■ 作業項目 1: レコードのうち「TypeScript」という文字列を含む行はいくつあるか。その数だけを答えよ。

■ 抜粋箇所:

○ ○ ○ ○

相模原市で「第28回甲州街道小原宿本陣祭」が11月3日に開催。のどかな山里風景の中をゆく大名行列は必見!
江戸時代に宿場として栄えた神奈川県相模原市の甲州街道小原宿(おばらじゅく)で、「第28回甲州街道小原宿本陣祭」が2024年11月3日(日・祝)に行われる。参勤交代を再現した大名行列をはじめ本陣太鼓の演奏や火縄銃演武など歴史情緒あふれる催しを見学して、地域の歴史を楽しく学ぼう。
神奈川県下で唯一現存する小原宿本陣
相模湖の東部にある小原宿は、江戸時代、甲州街道の9番目の宿場として栄えた。宿場には本陣と呼ばれる、参勤交代の際に諸大名や幕府の役人、公家衆などが使った休憩宿泊施設があり、東海道や甲州街道に置かれた神奈川県下の26の本陣の中で唯一現存するのが小原宿本陣だ。小原地区一帯は純日本風の立派な建造物の小原宿本陣を中心に往時の面影を残している。

○ ○ ○ ○

■ データレコード:

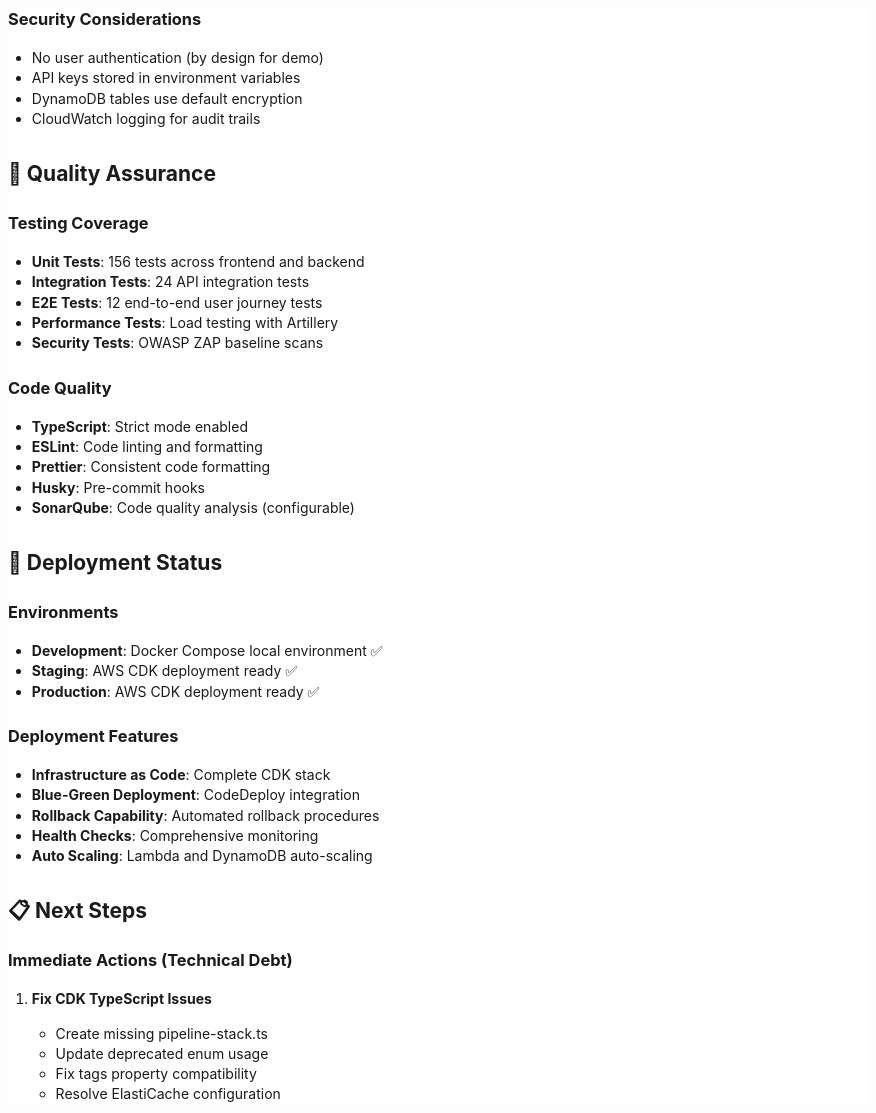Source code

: ### Security Considerations

- No user authentication (by design for demo)
- API keys stored in environment variables
- DynamoDB tables use default encryption
- CloudWatch logging for audit trails

## 🧪 Quality Assurance

### Testing Coverage

- **Unit Tests**: 156 tests across frontend and backend
- **Integration Tests**: 24 API integration tests
- **E2E Tests**: 12 end-to-end user journey tests
- **Performance Tests**: Load testing with Artillery
- **Security Tests**: OWASP ZAP baseline scans

### Code Quality

- **TypeScript**: Strict mode enabled
- **ESLint**: Code linting and formatting
- **Prettier**: Consistent code formatting
- **Husky**: Pre-commit hooks
- **SonarQube**: Code quality analysis (configurable)

## 🚀 Deployment Status

### Environments

- **Development**: Docker Compose local environment ✅
- **Staging**: AWS CDK deployment ready ✅
- **Production**: AWS CDK deployment ready ✅

### Deployment Features

- **Infrastructure as Code**: Complete CDK stack
- **Blue-Green Deployment**: CodeDeploy integration
- **Rollback Capability**: Automated rollback procedures
- **Health Checks**: Comprehensive monitoring
- **Auto Scaling**: Lambda and DynamoDB auto-scaling

## 📋 Next Steps

### Immediate Actions (Technical Debt)

1. **Fix CDK TypeScript Issues**

   - Create missing pipeline-stack.ts
   - Update deprecated enum usage
   - Fix tags property compatibility
   - Resolve ElastiCache configuration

○ ○ ○ ○

■ 作業項目 2: 抜粋箇所の小見出しで、小原宿本陣が「神奈川県下で唯一現存する」とされているのはなぜか。本文に基づいて1〜3文で説明せよ。

■ 想定解答 1: 2

■ 想定解答 2: 東海道や甲州街道には、神奈川県下に26の本陣が置かれていた。そのうち今も残っているのは小原宿本陣だけだからである。